- **Extracted records**
^^^^^^^^

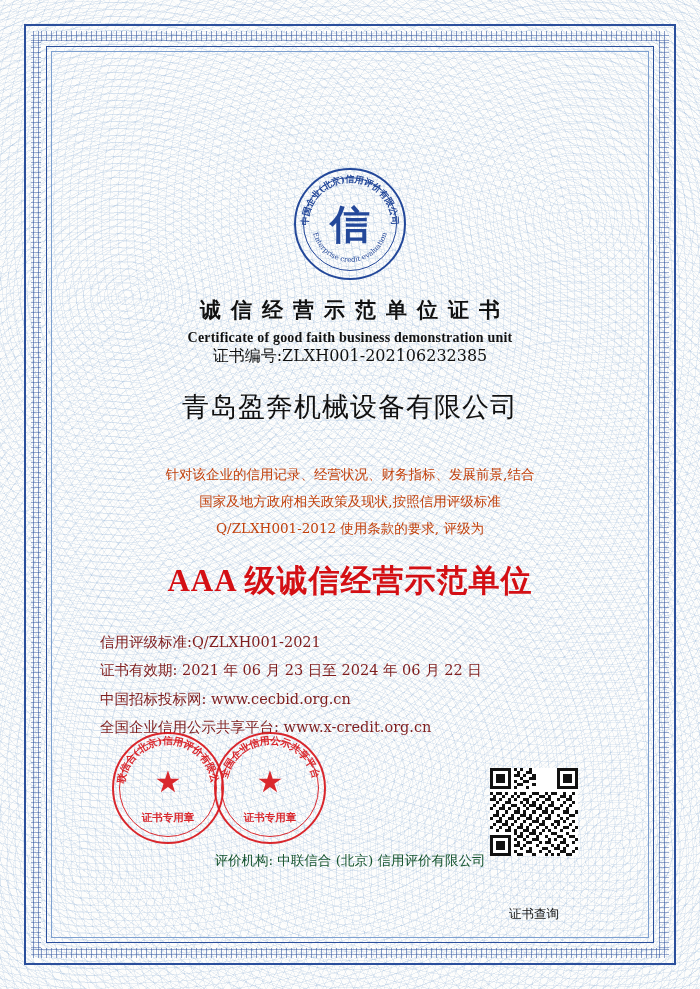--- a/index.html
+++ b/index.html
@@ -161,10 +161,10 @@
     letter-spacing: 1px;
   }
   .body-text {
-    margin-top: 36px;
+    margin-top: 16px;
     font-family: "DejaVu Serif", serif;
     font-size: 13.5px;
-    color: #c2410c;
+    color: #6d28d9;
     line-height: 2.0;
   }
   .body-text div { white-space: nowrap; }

^^^^^^^^

- **Exercise goal**
Beginning with the line that contains "font-size: 13.5px;", restate word for word each line through the last one in the data, and write nothing more.

- **Answer box**
     font-size: 13.5px;
-    color: #c2410c;
+    color: #6d28d9;
     line-height: 2.0;
   }
   .body-text div { white-space: nowrap; }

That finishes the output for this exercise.